Tragédias de enchentes no NE são descasos de governos, segundo dom Henrique

A cada ano a tragédia das enchentes no Nordeste se repete com um enredo já conhecido pelos atingidos. Esse ano, em Pernambuco, foram registrados 6 óbitos e cerca de 55.100 desabrigados e desalojados. As regiões mais castigadas pelas chuvas no Nordeste foram a arquidiocese de Macéio (AL) e a diocese de Palmares (PE), na mata sul pernambucana.

Em Palmares, dos 18 municípios que compõem a diocese, somente 1 não foi colocado em estado de emergência ou calamidade, segundo dom Henrique Soares da Costa, bispo de Palmares (PE), religioso que tem percorrido os escombros e realizado visitas para diagnosticar a situação e as necessidades das pessoas.

Segundo o bispo, “as enchentes já são uma triste tradição. Desde a enchente de 2010, o Governo do Estado prometeu a construção de um sistema de 5 barragens para contenção das águas.
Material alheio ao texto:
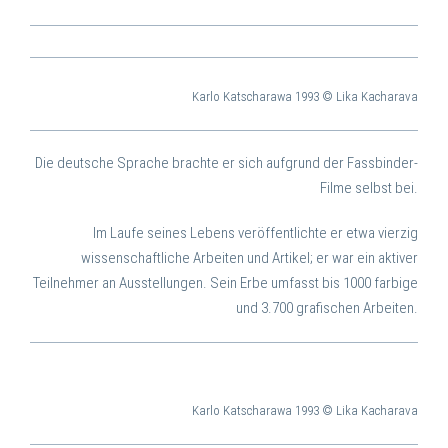
Karlo Katscharawa 1993 © Lika Kacharava
Die deutsche Sprache brachte er sich aufgrund der Fassbinder-
Filme selbst bei.
Im Laufe seines Lebens veröffentlichte er etwa vierzig
wissenschaftliche Arbeiten und Artikel; er war ein aktiver
Teilnehmer an Ausstellungen. Sein Erbe umfasst bis 1000 farbige
und 3.700 grafischen Arbeiten.
Karlo Katscharawa 1993 © Lika Kacharava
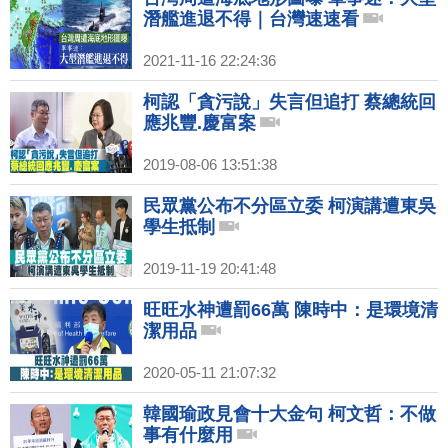
潛艦進退不得｜台灣速速看
2021-11-16 22:24:36
柯認「貪污說」失言但追打 蔡總統回
應兆豐.慶富案
2019-08-06 13:51:38
民眾黨公布不分區立委 柯演講遭東吳
學生抵制
2019-11-19 20:41:48
旺旺水神遭罰66萬 陳時中：是環境清
潔用品
2020-05-11 21:07:32
韓國瑜政見會十大金句 柯文哲：不做
事有什麼用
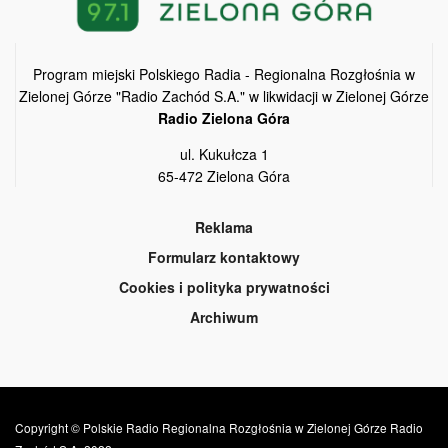
Program miejski Polskiego Radia - Regionalna Rozgłośnia w
Zielonej Górze "Radio Zachód S.A." w likwidacji w Zielonej Górze
Radio Zielona Góra
ul. Kukułcza 1
65-472 Zielona Góra
Reklama
Formularz kontaktowy
Cookies i polityka prywatności
Archiwum
Copyright © Polskie Radio Regionalna Rozgłośnia w Zielonej Górze Radio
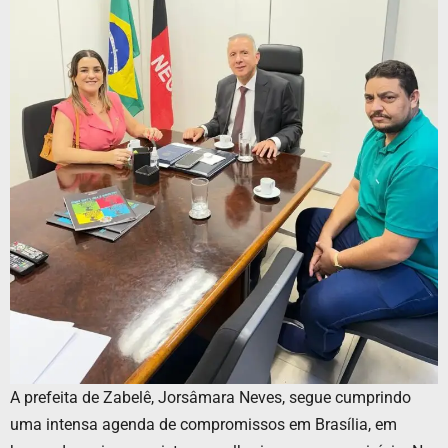
A prefeita de Zabelê, Jorsâmara Neves, segue cumprindo
uma intensa agenda de compromissos em Brasília, em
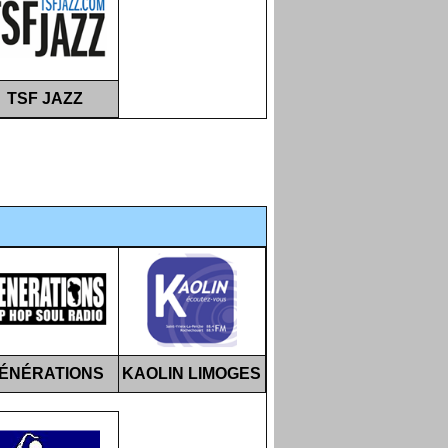
TSF JAZZ
ÉNÉRATIONS
KAOLIN LIMOGES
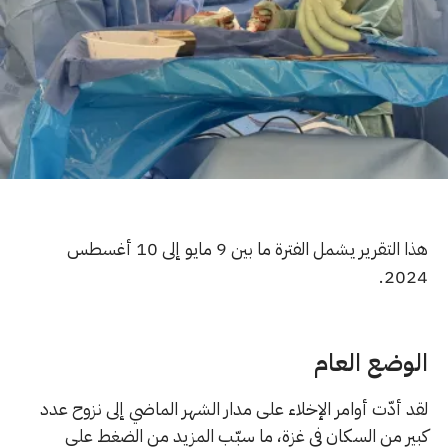
هذا التقرير يشمل الفترة ما بين 9 مايو إلى 10 أغسطس
2024.
الوضع العام
لقد أدّت أوامر الإخلاء على مدار الشهر الماضي إلى نزوح عدد
كبير من السكان في غزة، ما سبّب المزيد من الضغط على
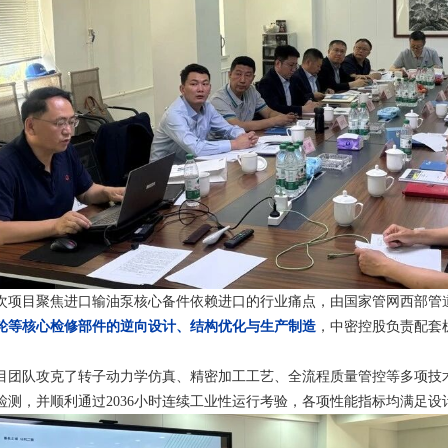
次项目聚焦进口输油泵核心备件依赖进口的行业痛点，由国家管网西部管
轮等核心检修部件的逆向设计、结构优化与生产制造
，中密控股负责配套
目团队攻克了
转子动力学仿真
、精密加工工艺、全流程质量管控等多项技
检测，并顺利通过2036小时连续工业性运行考验，各项性能指标均满足设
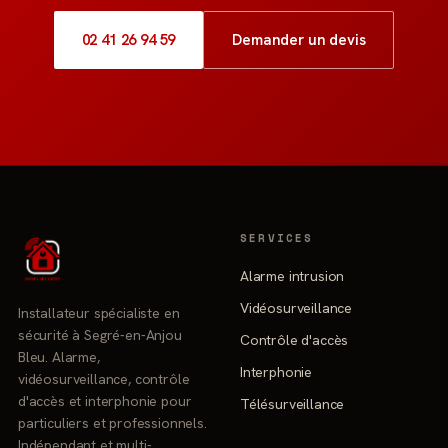
02 41 26 94 59
Demander un devis
SERVICES
Alarme intrusion
Vidéosurveillance
Installateur spécialiste en
sécurité à Segré-en-Anjou
Contrôle d'accès
Bleu. Alarme,
Interphonie
vidéosurveillance, contrôle
d'accès et interphonie pour
Télésurveillance
particuliers et professionnels.
Indépendant et multi-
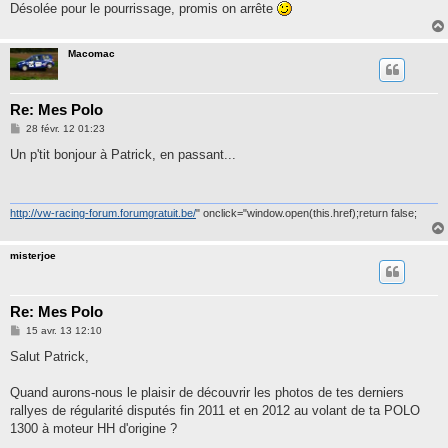
Désolée pour le pourrissage, promis on arrête
Macomac
Re: Mes Polo
M
28 févr. 12 01:23
e
s
Un p'tit bonjour à Patrick, en passant...
s
a
g
e
http://vw-racing-forum.forumgratuit.be/
" onclick="window.open(this.href);return false;
misterjoe
Re: Mes Polo
M
15 avr. 13 12:10
e
s
Salut Patrick,
s
a
g
Quand aurons-nous le plaisir de découvrir les photos de tes derniers
e
rallyes de régularité disputés fin 2011 et en 2012 au volant de ta POLO
1300 à moteur HH d'origine ?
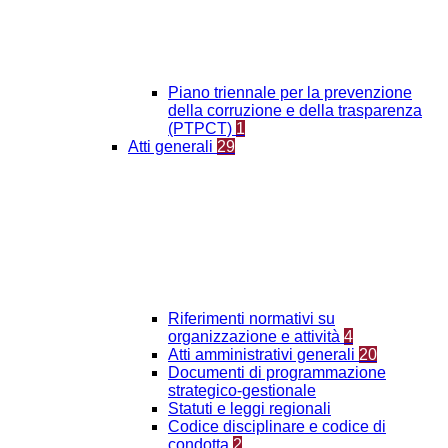
Piano triennale per la prevenzione
della corruzione e della trasparenza
(PTPCT)
1
Atti generali
29
Riferimenti normativi su
organizzazione e attività
4
Atti amministrativi generali
20
Documenti di programmazione
strategico-gestionale
Statuti e leggi regionali
Codice disciplinare e codice di
condotta
2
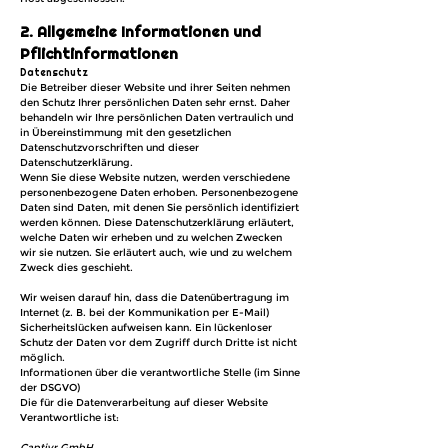
2. Allgemeine Informationen und
Pflichtinformationen
Datenschutz
Die Betreiber dieser Website und ihrer Seiten nehmen
den Schutz Ihrer persönlichen Daten sehr ernst. Daher
behandeln wir Ihre persönlichen Daten vertraulich und
in Übereinstimmung mit den gesetzlichen
Datenschutzvorschriften und dieser
Datenschutzerklärung.
Wenn Sie diese Website nutzen, werden verschiedene
personenbezogene Daten erhoben. Personenbezogene
Daten sind Daten, mit denen Sie persönlich identifiziert
werden können. Diese Datenschutzerklärung erläutert,
welche Daten wir erheben und zu welchen Zwecken
wir sie nutzen. Sie erläutert auch, wie und zu welchem
Zweck dies geschieht.
Wir weisen darauf hin, dass die Datenübertragung im
Internet (z. B. bei der Kommunikation per E-Mail)
Sicherheitslücken aufweisen kann. Ein lückenloser
Schutz der Daten vor dem Zugriff durch Dritte ist nicht
möglich.
Informationen über die verantwortliche Stelle (im Sinne
der DSGVO)
Die für die Datenverarbeitung auf dieser Website
Verantwortliche ist:
Captivr GmbH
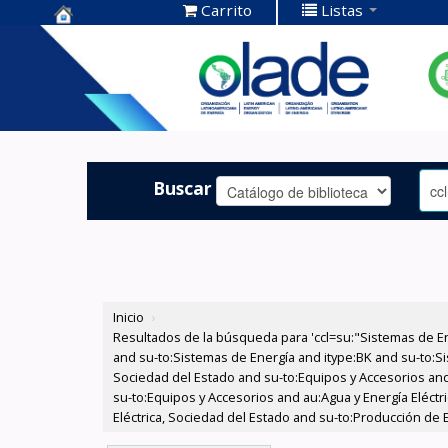
Carrito
Listas
Centro de
Documentación
OLADE -
Buscar
Inicio
›
Resultados de la búsqueda para 'ccl=su:"Sistemas de E
and su-to:Sistemas de Energía and itype:BK and su-to:Si
Sociedad del Estado and su-to:Equipos y Accesorios and
su-to:Equipos y Accesorios and au:Agua y Energía Eléctr
Eléctrica, Sociedad del Estado and su-to:Producción de 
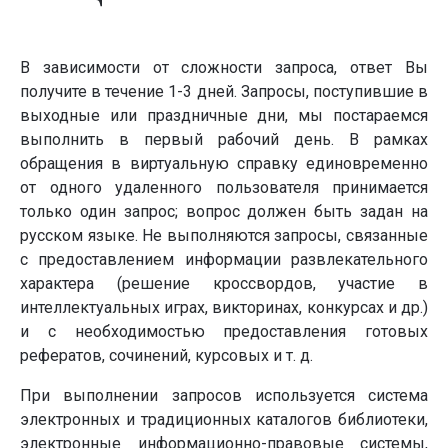
В зависимости от сложности запроса, ответ Вы
получите в течение 1-3 дней. Запросы, поступившие в
выходные или праздничные дни, мы постараемся
выполнить в первый рабочий день. В рамках
обращения в виртуальную справку единовременно
от одного удаленного пользователя принимается
только один запрос; вопрос должен быть задан на
русском языке. Не выполняются запросы, связанные
с предоставлением информации развлекательного
характера (решение кроссвордов, участие в
интеллектуальных играх, викторинах, конкурсах и др.)
и с необходимостью предоставления готовых
рефератов, сочинений, курсовых и т. д.
При выполнении запросов используется система
электронных и традиционных каталогов библиотеки,
электронные информационно-правовые системы,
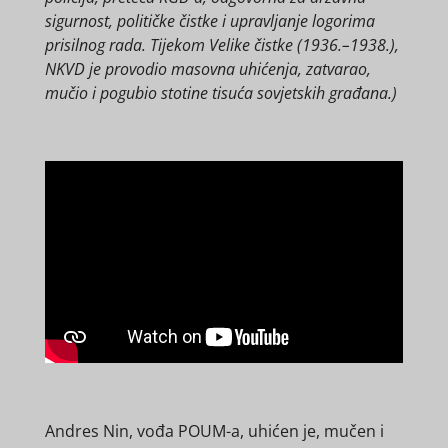
sigurnost, političke čistke i upravljanje logorima
prisilnog rada. Tijekom Velike čistke (1936.–1938.),
NKVD je provodio masovna uhićenja, zatvarao,
mučio i pogubio stotine tisuća sovjetskih građana.)
Andres Nin, vođa POUM-a, uhićen je, mučen i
Contudo, lembra o bispo, somente 1 foi construída. “Foi a única barragem construída que evitou um desastre total em várias cidades de nossa diocese”, disse. Agora, numa situação crítica, o governo volta a prometer que vai retomar as obras das barragens.

A tragédia em decorrência das chuvas e cheia dos rios, afirma o bispo, é fruto do descaso, da morosidade e da falta de compromisso dos governos. “Isto tem que ser dito de modo simples, direto e claro. Nosso povo está muito indignado com a falta de consideração dos governantes em relação a este problema”, afirma o religioso.

Solidariedade e compaixão

A diocese tem uma forma de atuação consolidada nestes casos. O primeiro modo de ajuda, segundo o dom Henrique, é manter a população informada. Como as enchentes são oriundas sobretudo dos rios, os padres das cidades atingidas primeiro vão avisando às demais cidades sobre o fluxo das águas. “Este trabalho de informação permite que a população possa prevenir-se para enfrentar de modo menos traumático a enchente”, disse.

Depois, há o trabalho de visitas aos desabrigados, de se fazer próximo, solidário e compassivo, segundo informa dom Henrique. As vítimas são acolhidas nos edifícios das paróquias. Há o recolhimento de donativos e, por um período de dois a três meses, a distribuição desses mantimentos aos necessitados. “Todas as nossas paróquias se envolvem neste trabalho e sobretudo os jovens são de uma generosidade muito grande no voluntariado”, informa dom Henrique.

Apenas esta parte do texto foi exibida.